E a Rebeldia de Virar a Escada
Se
existe uma mania antiga na humanidade, é a de arrumar as coisas em ordem. Não
basta saber que existem peixes, árvores, gatos, pessoas e estrelas; precisamos
colocar cada um no seu degrau, como se o universo fosse um armário de despensa
bem organizado. Essa vontade de “hierarquizar as criaturas” vem de longe, e já
foi tanto mapa filosófico quanto dogma religioso. Mas, como toda escada, sempre
há alguém que pensa: e se a gente subisse por outro lado, ou virasse ela de
cabeça para baixo?
Na
Idade Média, Tomás de Aquino, inspirado em Aristóteles, descreveu
a criação como uma grande cadeia: minerais, vegetais, animais, humanos, anjos
e, acima de tudo, Deus. Era a scala naturae, a escada da natureza, onde
cada criatura tinha um lugar fixo e um valor definido. No século XX, Teilhard
de Chardin trocou a escada por uma corrente em movimento, vendo tudo como
parte de uma evolução em direção ao que chamava de Ponto Ômega, um ponto
de plenitude espiritual e material.
Só
que, na vida prática, essa lógica muitas vezes foi distorcida. A hierarquia
acabou usada para justificar desigualdades entre espécies e, pior, entre
pessoas — transformando diferença em superioridade. Aqui entra o alerta de Leonardo
Boff: toda criatura depende das demais. O mais complexo não sobrevive sem o
mais simples, e nenhum ser vive isolado. A hierarquia só faz sentido se for
entendida como interdependência.
E
é justamente aí que a contracultura entra com um sorriso irônico, olhando para
essa escada milenar e perguntando: será que ela é mesmo necessária? A
contracultura — seja no Tropicalismo que misturou berimbau e guitarra elétrica,
seja nas bandas de garagem que gravam no celular — sempre teve o hábito de
inverter, embaralhar e desorganizar ordens estabelecidas.

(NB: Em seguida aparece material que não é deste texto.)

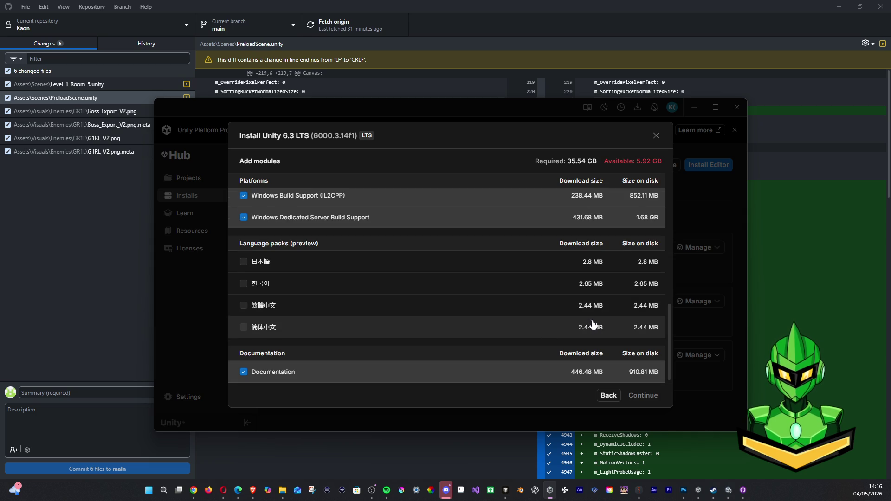
pyautogui.scroll(10, 541, 297)
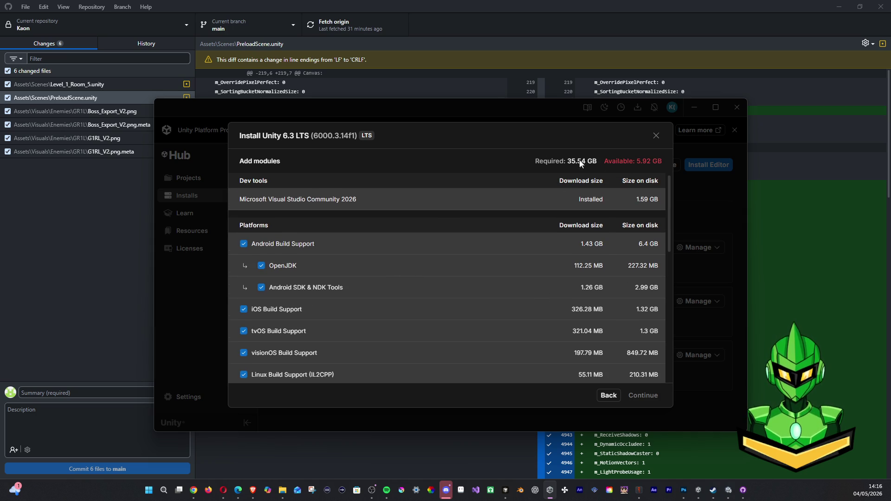
pyautogui.click(656, 136)
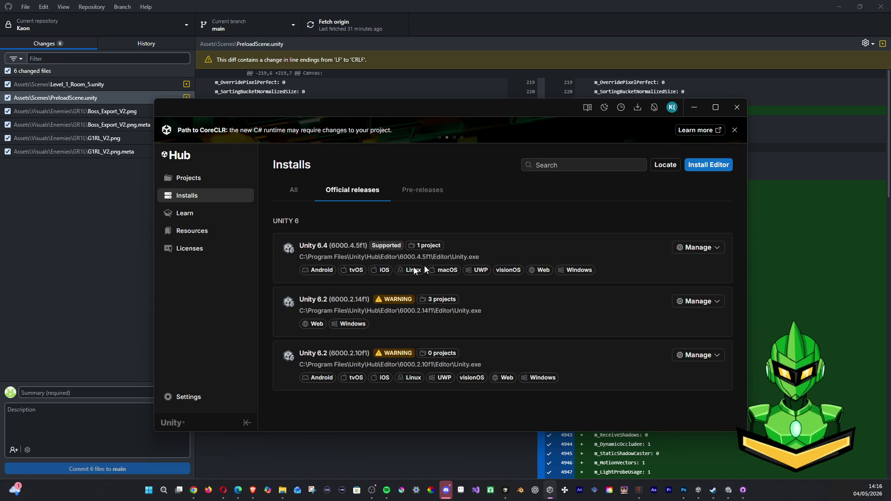
pyautogui.click(690, 250)
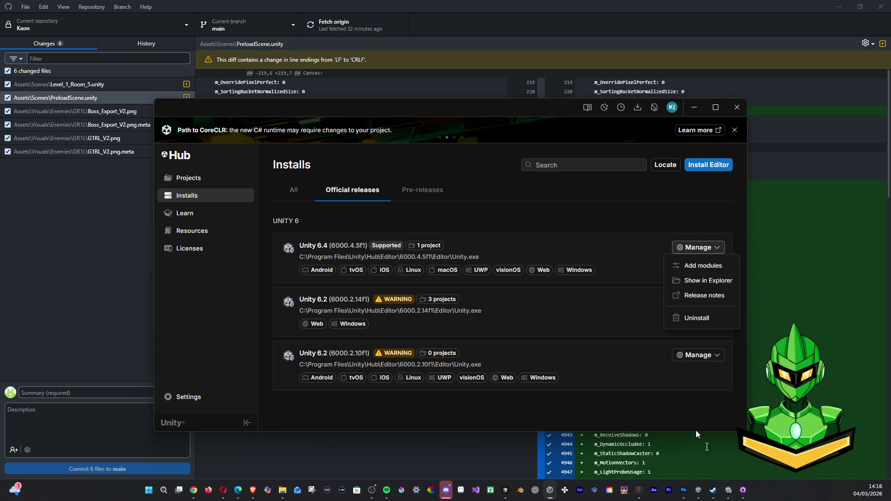
pyautogui.rightClick(729, 490)
pyautogui.click(682, 467)
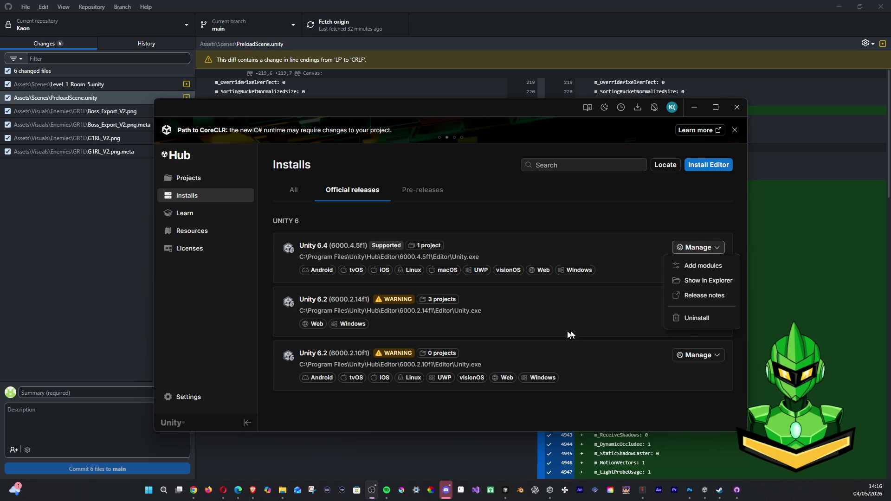
pyautogui.click(529, 324)
pyautogui.click(705, 302)
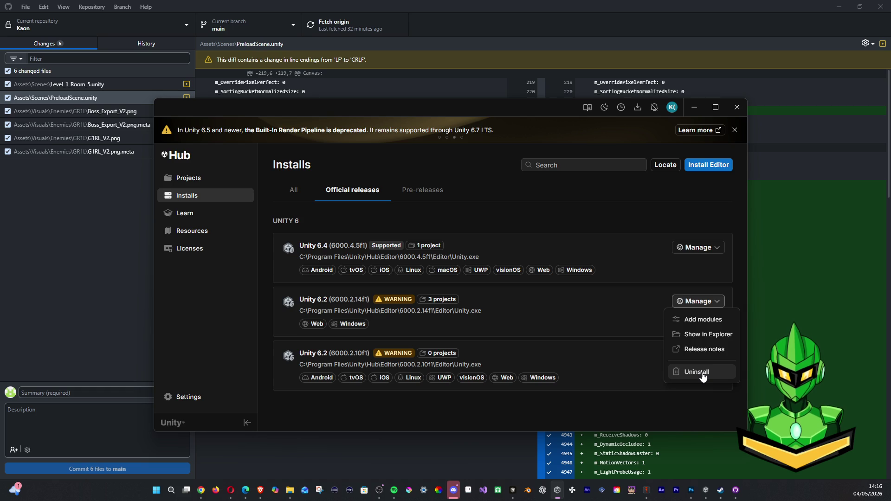
pyautogui.click(699, 354)
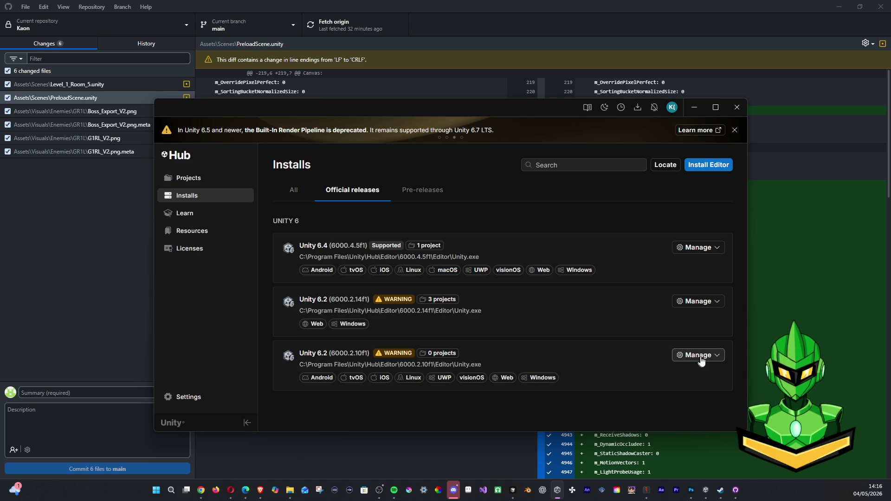
# Step: Uninstall the Unity 6000.2.10f1 editor through its Manage menu
pyautogui.click(698, 355)
pyautogui.click(697, 413)
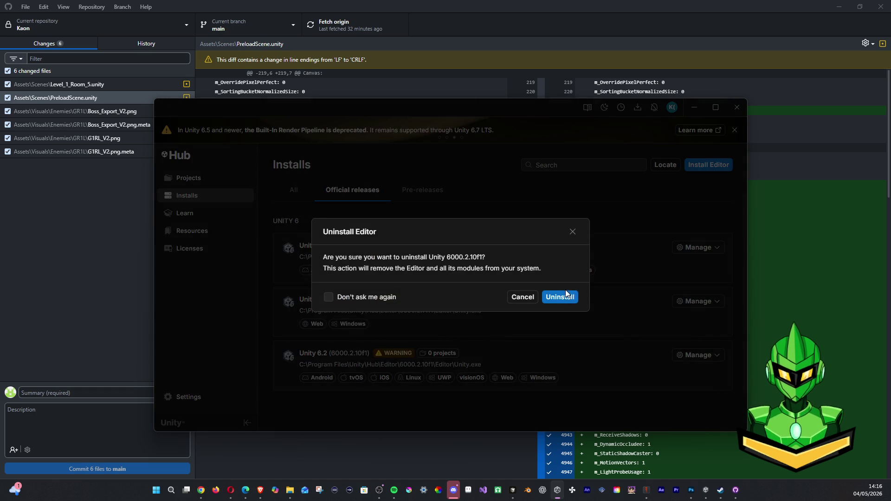
pyautogui.click(615, 295)
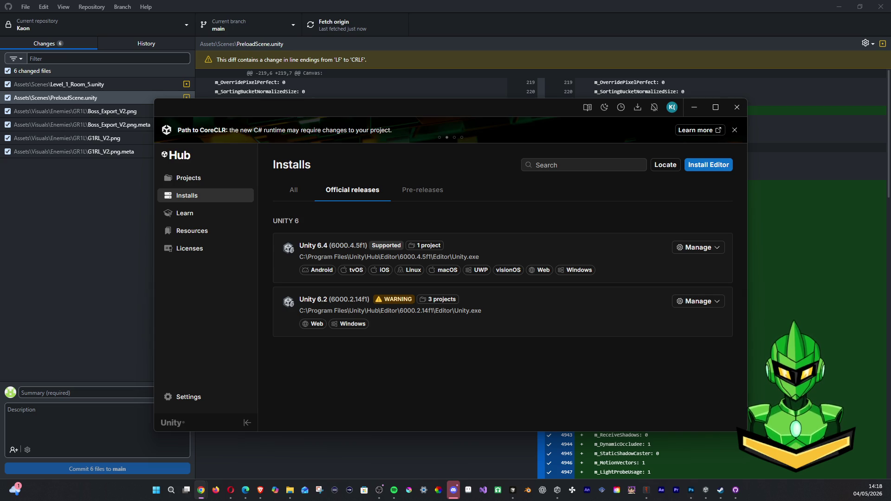
# Step: Open Install Editor and begin installing Unity 6.3 LTS (6000.3.14f1) from official releases
pyautogui.click(719, 164)
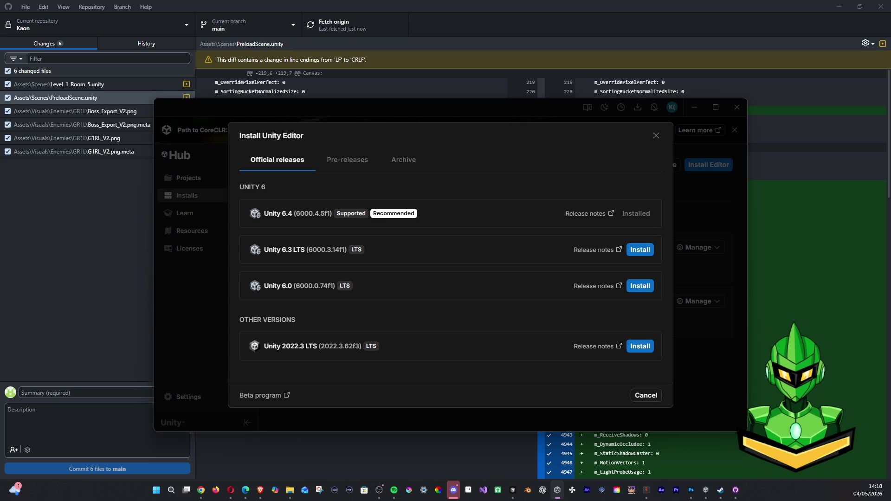
pyautogui.press('alt+Tab')
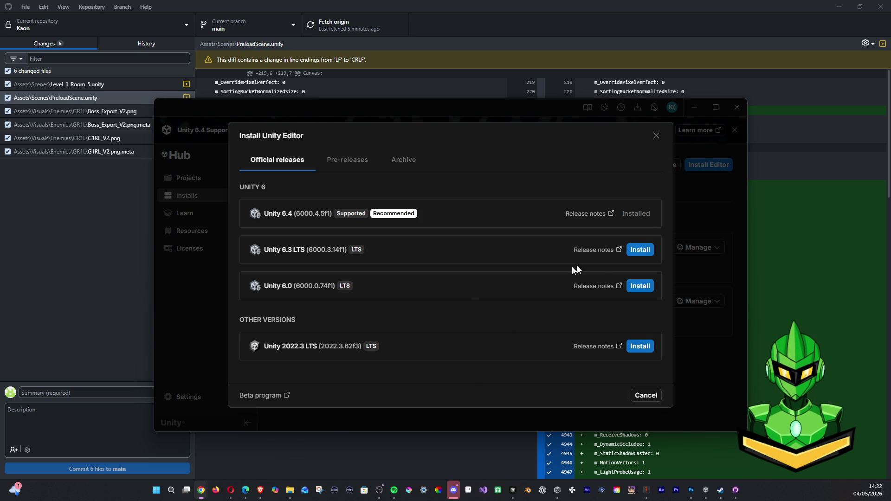
pyautogui.click(640, 250)
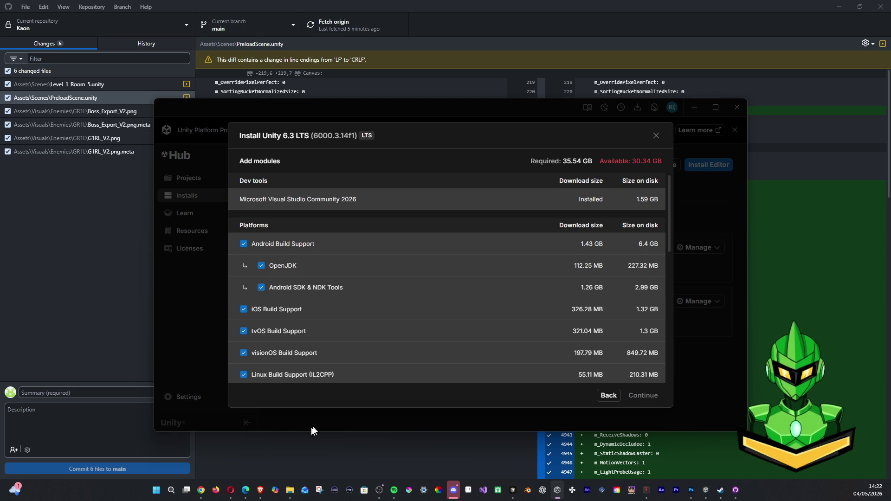
# Step: Reopen the Unity 6.3 LTS install and review its modules: 35.54 GB needed, 30.33 GB free
pyautogui.click(656, 135)
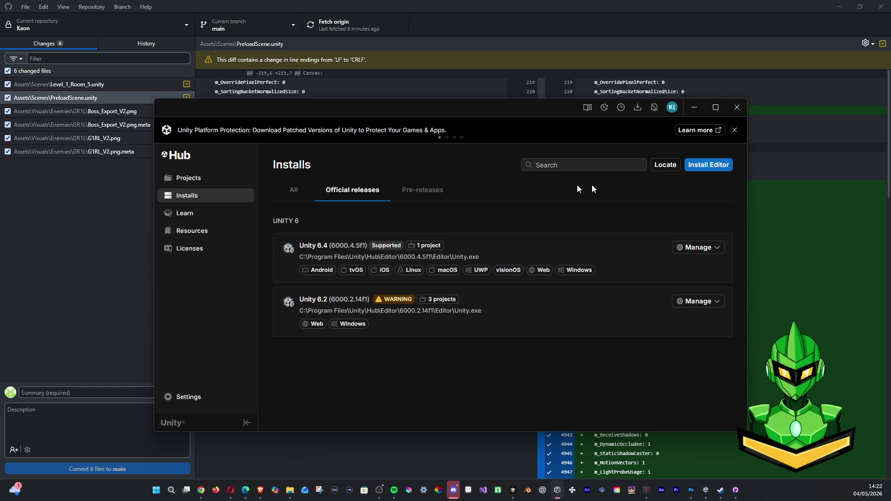
pyautogui.click(708, 171)
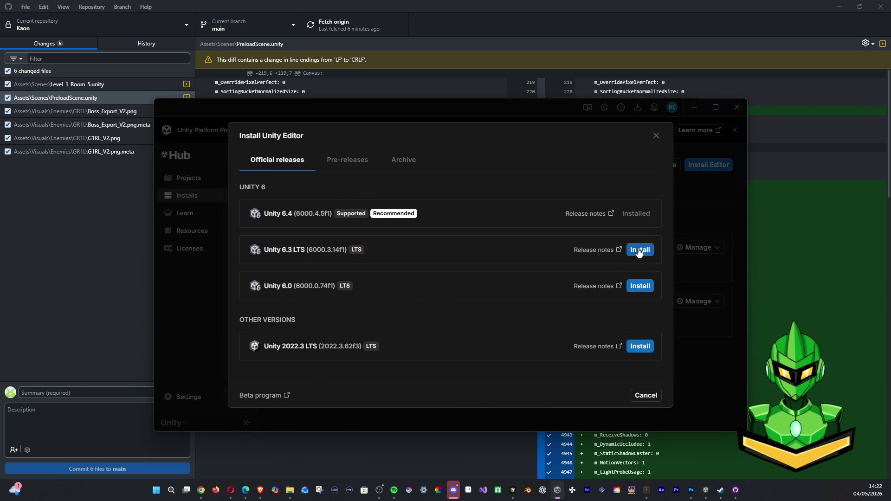
pyautogui.click(326, 160)
pyautogui.click(297, 159)
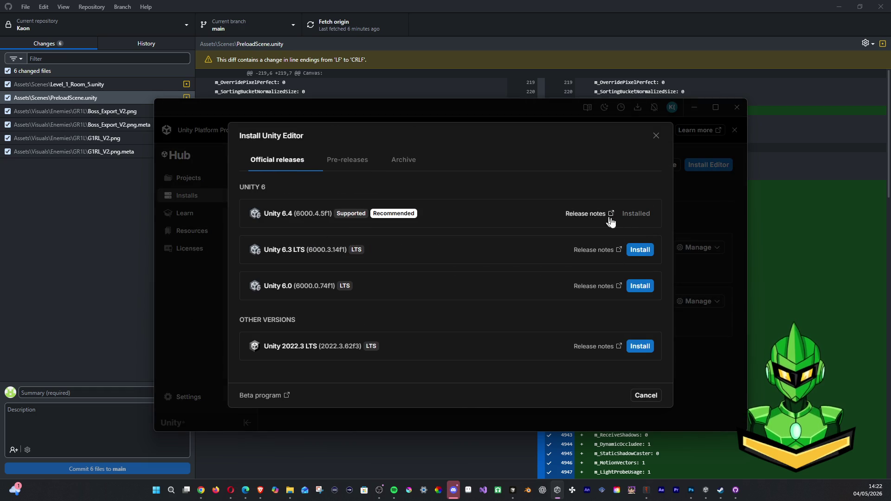
pyautogui.click(642, 250)
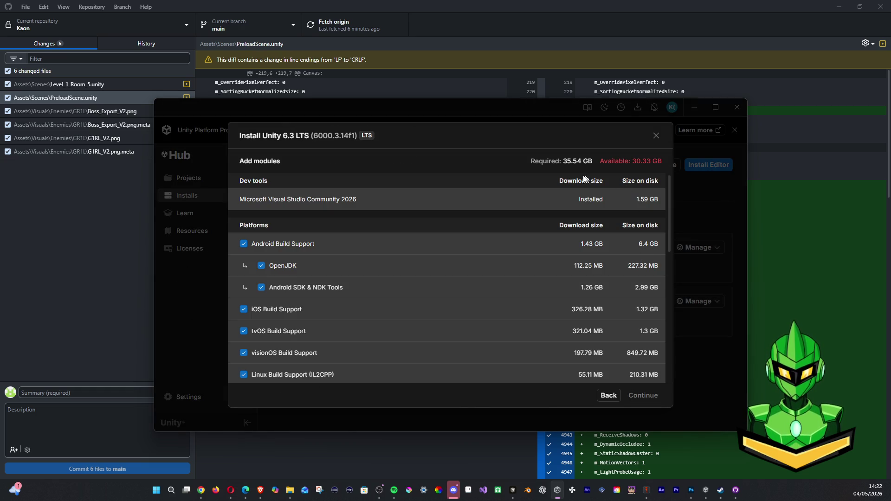
pyautogui.scroll(-10, 645, 251)
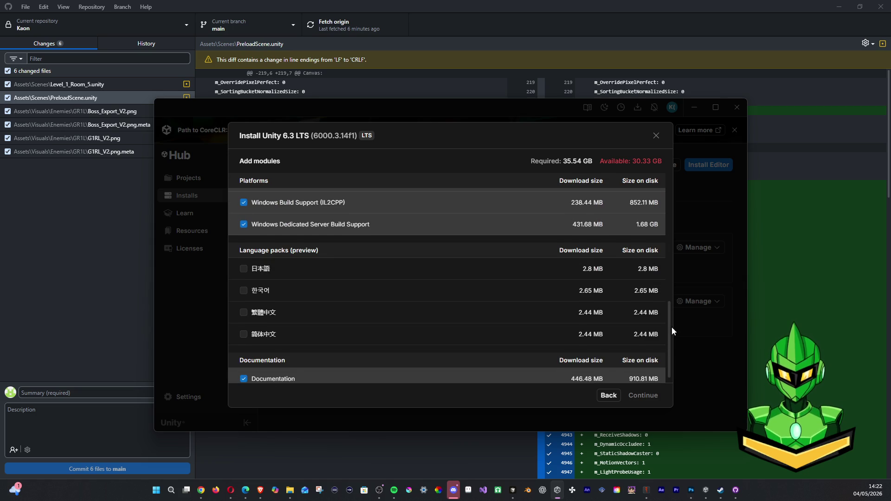
pyautogui.scroll(5, 669, 325)
pyautogui.scroll(3, 672, 242)
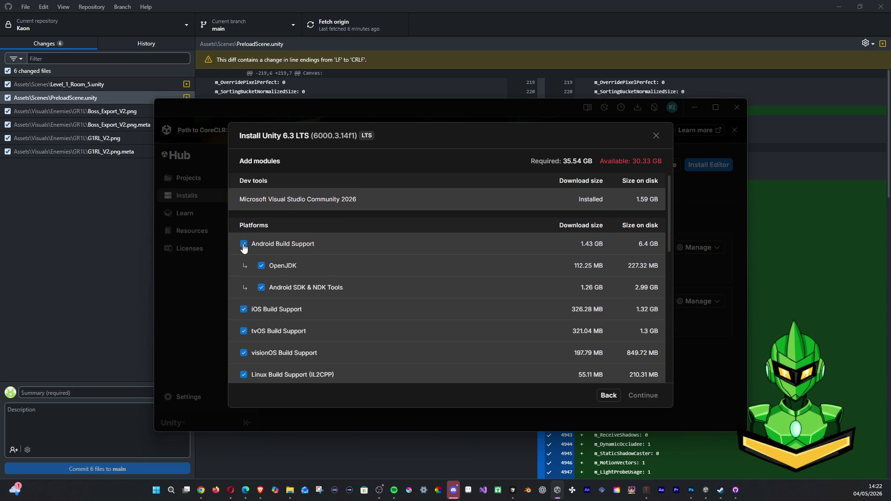
# Step: Cancel the 6.3 LTS install and uninstall the Unity 6.2 (6000.2.14f1) editor
pyautogui.click(656, 135)
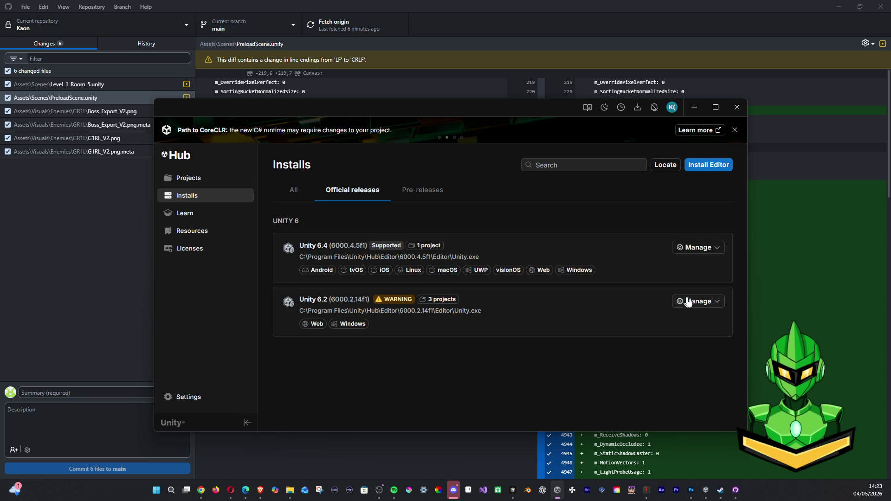
pyautogui.moveTo(399, 303)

Onde a hierarquia
tradicional diz “de baixo para cima”, a contracultura diz “lado a lado”.
No
Brasil de hoje, essa rebeldia está viva em muitos cantos:
- Agricultores que preservam sementes
crioulas como quem guarda patrimônio genético do planeta.
- Povos indígenas que usam tecnologia
para defender territórios e rituais.
- Coletivos artísticos que ocupam
espaços abandonados e os transformam em centros culturais abertos.
- Hackers que criam software livre para
que o conhecimento circule sem dono.
Essa
perspectiva desloca a hierarquia das criaturas de uma pirâmide rígida para uma
teia viva. O peixe no rio é tão essencial quanto a árvore na margem; o
cientista que estuda o rio depende do agricultor que protege a nascente. Não há
“cima” e “baixo” — há nós interligados.
No
fim, talvez a verdadeira hierarquia seja a que Paulo Freire chamaria de inédito
viável: um mundo que ainda não existe, mas que pode nascer se ousarmos
imaginar e agir. Um mundo onde a escada não serve para subir acima dos outros,
mas para construir pontes. E onde cada criatura, humana ou não, é reconhecida
não pela posição que ocupa, mas pela vida que sustenta.